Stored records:
——————————

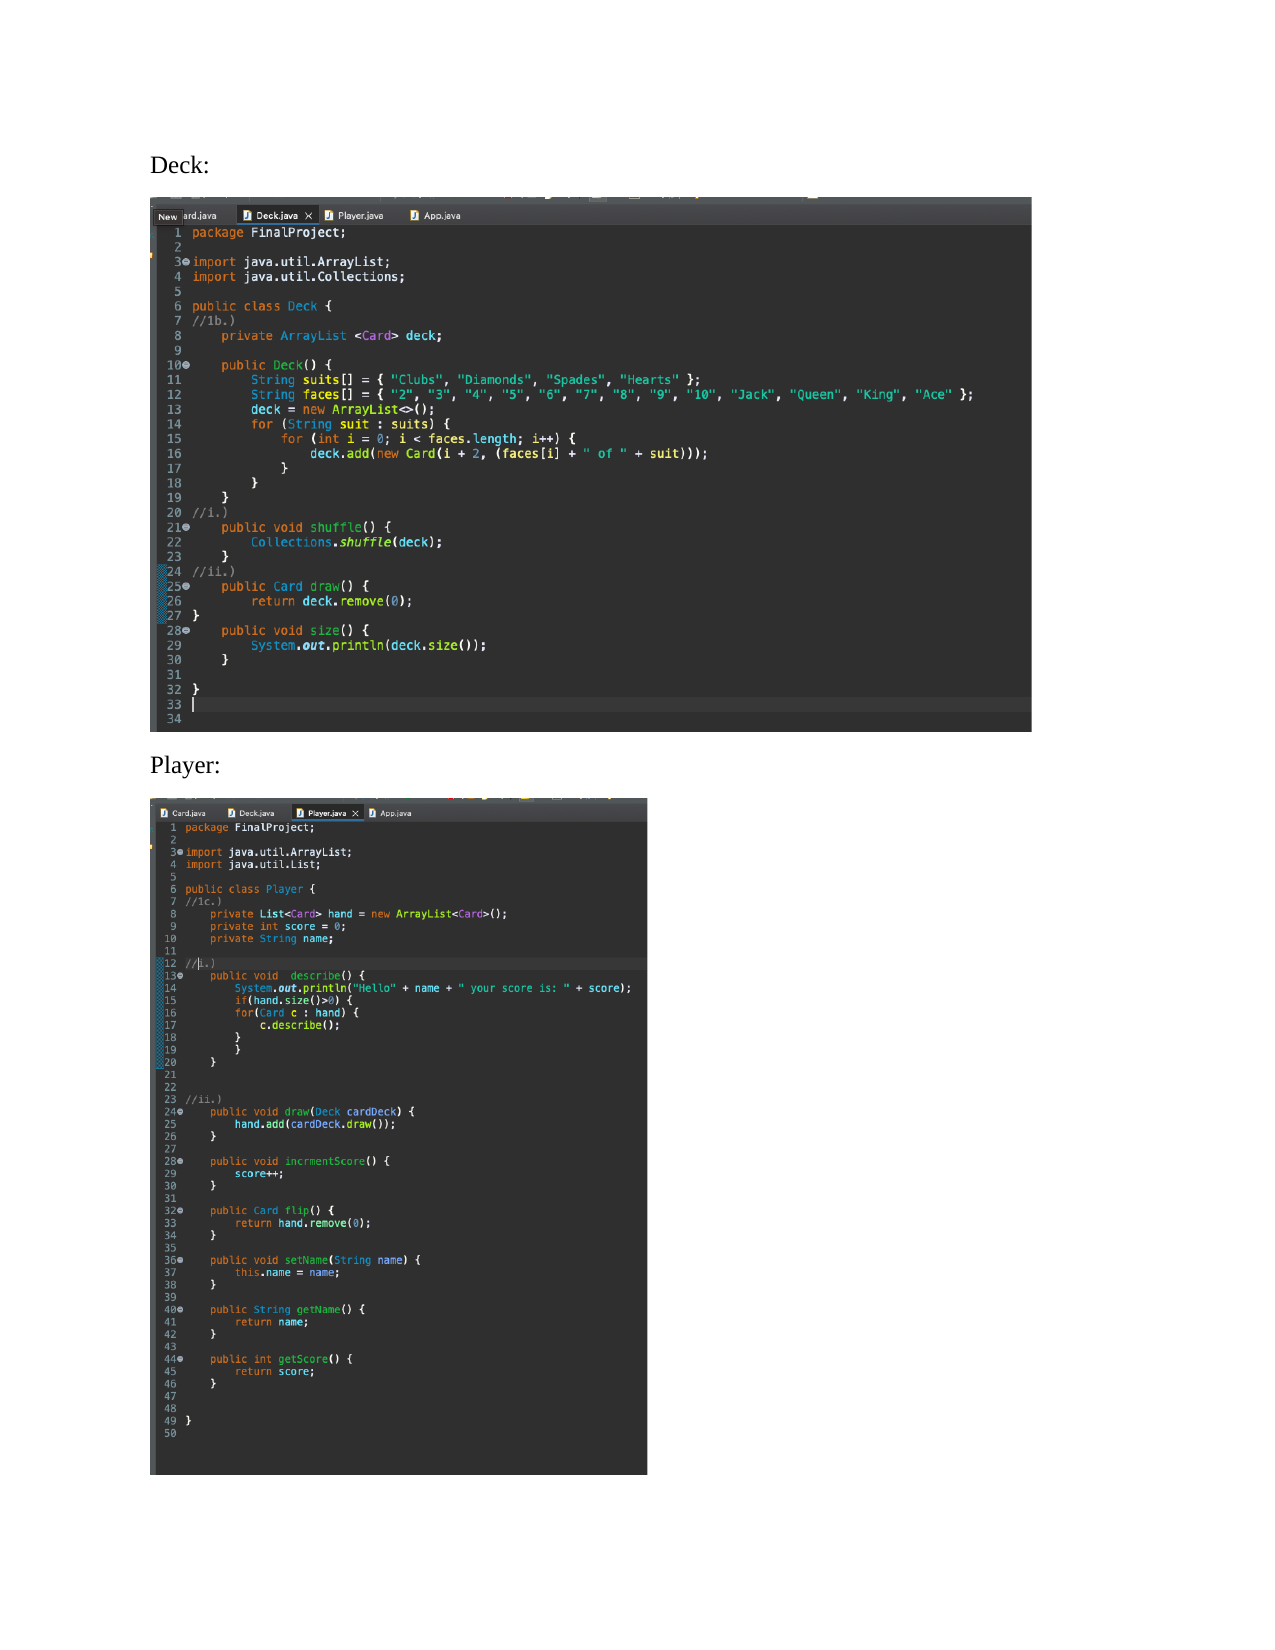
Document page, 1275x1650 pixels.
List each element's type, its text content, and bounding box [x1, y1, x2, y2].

text Deck: [150, 150, 1125, 179]
picture [150, 197, 1032, 732]
picture [150, 798, 648, 1475]
text Player: [150, 750, 1125, 779]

——————————

WORK TASK — All of the entries above are to be transcribed word for word, with no pictures included.

COMPLETED TASK —
Document page, 1275x1650 pixels.
List each element's type, its text content, and bounding box [x1, y1, x2, y2].

text Deck: [150, 150, 1125, 179]
picture [150, 197, 1032, 732]
picture [150, 798, 648, 1475]
text Player: [150, 750, 1125, 779]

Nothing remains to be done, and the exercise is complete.